— Your task —
Beginning with the line containing "V5.22 | 09/Mar/2015 |" and going on through the line containing "Funding (in million USD)", the lines below are to be returned exactly, pictures excluded and nothing added.

— Dataset entries —
>>

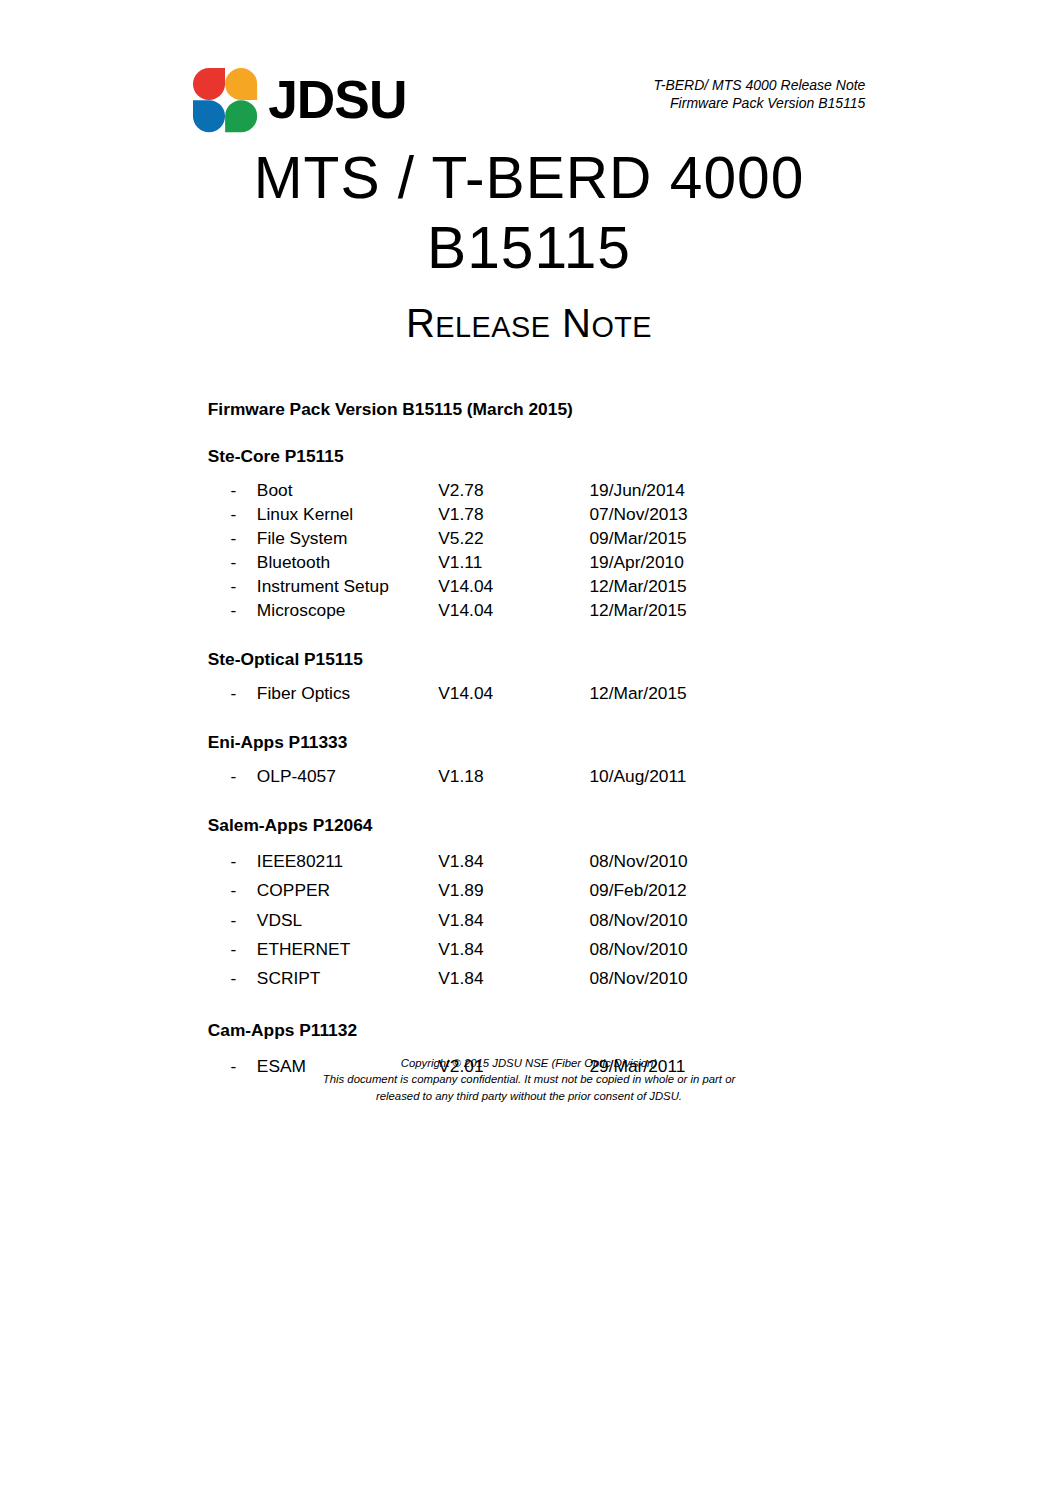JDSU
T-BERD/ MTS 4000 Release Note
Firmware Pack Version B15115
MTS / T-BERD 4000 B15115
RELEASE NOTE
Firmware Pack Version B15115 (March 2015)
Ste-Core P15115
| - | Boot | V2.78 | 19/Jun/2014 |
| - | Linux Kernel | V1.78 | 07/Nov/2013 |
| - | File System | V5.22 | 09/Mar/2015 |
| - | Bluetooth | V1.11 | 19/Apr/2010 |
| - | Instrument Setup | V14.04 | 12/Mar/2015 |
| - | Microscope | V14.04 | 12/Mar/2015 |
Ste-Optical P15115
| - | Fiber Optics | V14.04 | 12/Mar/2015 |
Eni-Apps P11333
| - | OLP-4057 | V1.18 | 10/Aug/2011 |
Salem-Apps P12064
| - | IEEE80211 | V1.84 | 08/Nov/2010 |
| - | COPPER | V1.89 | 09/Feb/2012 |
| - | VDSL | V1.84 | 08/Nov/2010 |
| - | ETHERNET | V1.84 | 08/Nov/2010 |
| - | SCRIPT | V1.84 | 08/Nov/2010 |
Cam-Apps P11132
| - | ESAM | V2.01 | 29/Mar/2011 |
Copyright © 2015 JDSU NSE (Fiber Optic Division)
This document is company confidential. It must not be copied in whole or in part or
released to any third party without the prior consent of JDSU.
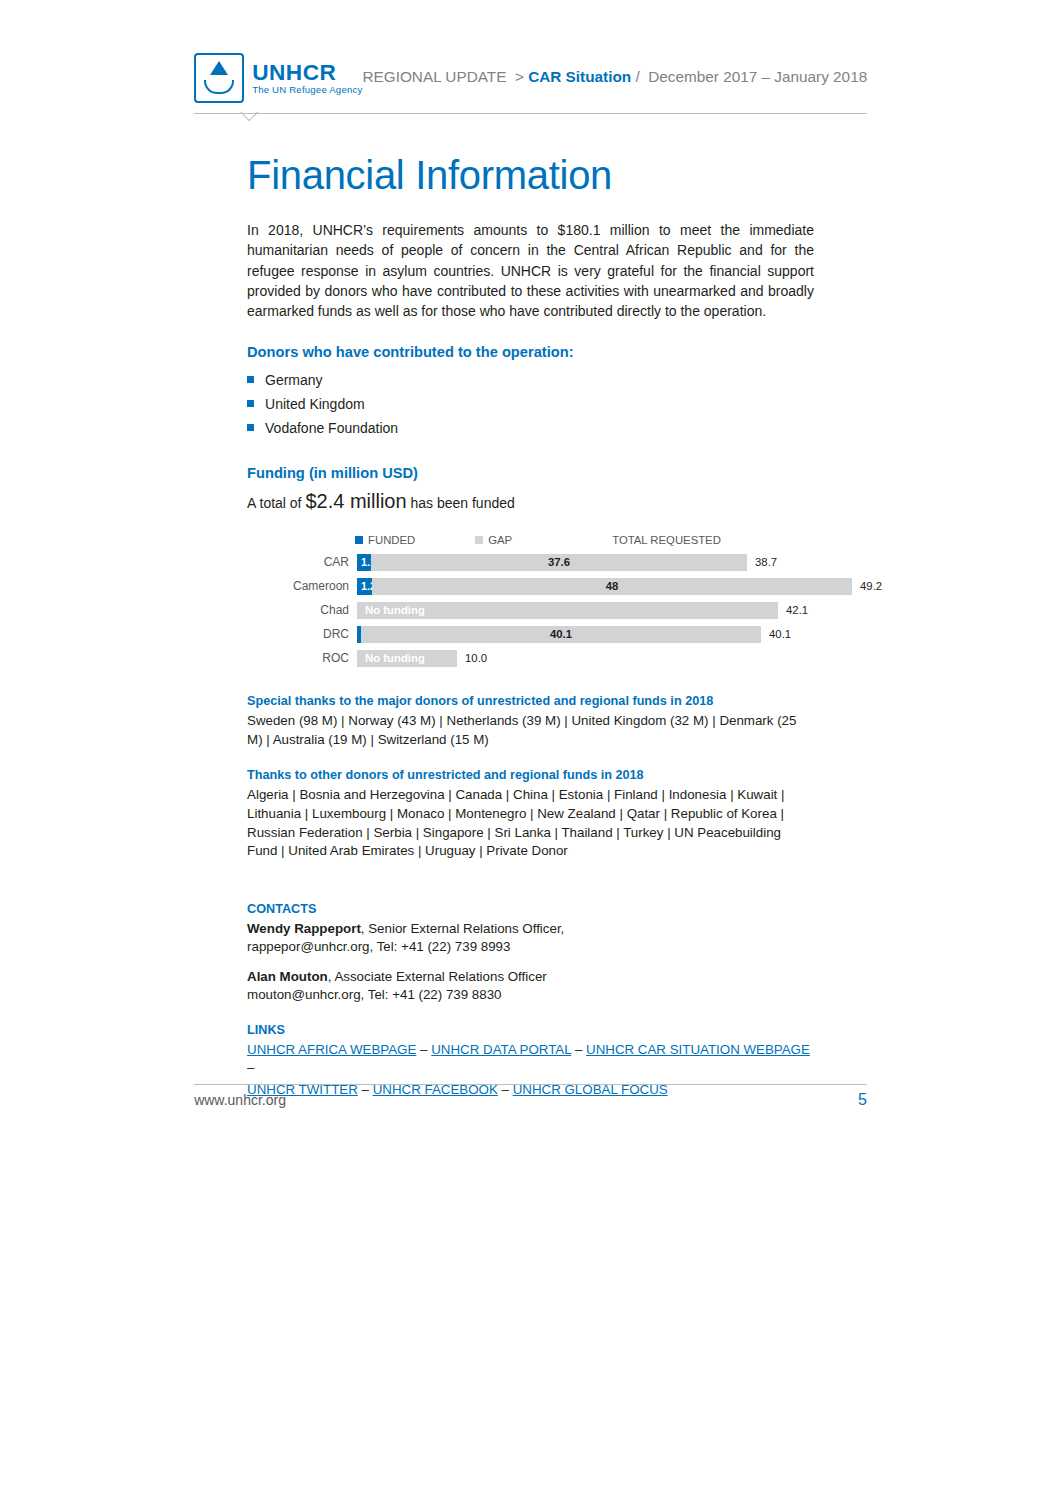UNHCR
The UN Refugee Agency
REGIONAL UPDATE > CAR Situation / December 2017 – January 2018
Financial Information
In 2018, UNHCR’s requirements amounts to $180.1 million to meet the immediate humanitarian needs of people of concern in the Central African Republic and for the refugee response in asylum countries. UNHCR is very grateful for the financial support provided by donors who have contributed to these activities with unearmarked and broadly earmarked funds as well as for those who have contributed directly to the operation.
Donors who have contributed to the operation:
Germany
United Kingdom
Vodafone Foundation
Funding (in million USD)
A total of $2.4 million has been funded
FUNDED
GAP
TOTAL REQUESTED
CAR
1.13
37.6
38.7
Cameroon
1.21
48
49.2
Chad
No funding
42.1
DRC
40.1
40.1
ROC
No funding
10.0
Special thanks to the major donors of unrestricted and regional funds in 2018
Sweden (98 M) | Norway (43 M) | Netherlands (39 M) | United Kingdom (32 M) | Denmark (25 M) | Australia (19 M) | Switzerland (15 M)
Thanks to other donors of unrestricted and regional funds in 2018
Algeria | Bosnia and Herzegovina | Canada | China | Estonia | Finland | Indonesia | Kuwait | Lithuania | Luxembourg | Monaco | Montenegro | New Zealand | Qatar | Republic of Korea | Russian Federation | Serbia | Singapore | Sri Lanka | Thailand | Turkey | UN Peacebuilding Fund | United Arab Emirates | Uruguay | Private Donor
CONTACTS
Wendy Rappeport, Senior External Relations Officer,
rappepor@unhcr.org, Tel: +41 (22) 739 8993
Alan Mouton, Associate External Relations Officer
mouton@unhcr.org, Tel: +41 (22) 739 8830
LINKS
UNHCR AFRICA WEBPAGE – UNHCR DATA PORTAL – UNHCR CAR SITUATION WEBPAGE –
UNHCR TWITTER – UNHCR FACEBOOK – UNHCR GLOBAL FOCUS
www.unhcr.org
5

<<

— Solution for this task —
| - | File System | V5.22 | 09/Mar/2015 |
| - | Bluetooth | V1.11 | 19/Apr/2010 |
| - | Instrument Setup | V14.04 | 12/Mar/2015 |
| - | Microscope | V14.04 | 12/Mar/2015 |
Ste-Optical P15115
| - | Fiber Optics | V14.04 | 12/Mar/2015 |
Eni-Apps P11333
| - | OLP-4057 | V1.18 | 10/Aug/2011 |
Salem-Apps P12064
| - | IEEE80211 | V1.84 | 08/Nov/2010 |
| - | COPPER | V1.89 | 09/Feb/2012 |
| - | VDSL | V1.84 | 08/Nov/2010 |
| - | ETHERNET | V1.84 | 08/Nov/2010 |
| - | SCRIPT | V1.84 | 08/Nov/2010 |
Cam-Apps P11132
| - | ESAM | V2.01 | 29/Mar/2011 |
Copyright © 2015 JDSU NSE (Fiber Optic Division)
This document is company confidential. It must not be copied in whole or in part or
released to any third party without the prior consent of JDSU.
UNHCR
The UN Refugee Agency
REGIONAL UPDATE > CAR Situation / December 2017 – January 2018
Financial Information
In 2018, UNHCR’s requirements amounts to $180.1 million to meet the immediate humanitarian needs of people of concern in the Central African Republic and for the refugee response in asylum countries. UNHCR is very grateful for the financial support provided by donors who have contributed to these activities with unearmarked and broadly earmarked funds as well as for those who have contributed directly to the operation.
Donors who have contributed to the operation:
Germany
United Kingdom
Vodafone Foundation
Funding (in million USD)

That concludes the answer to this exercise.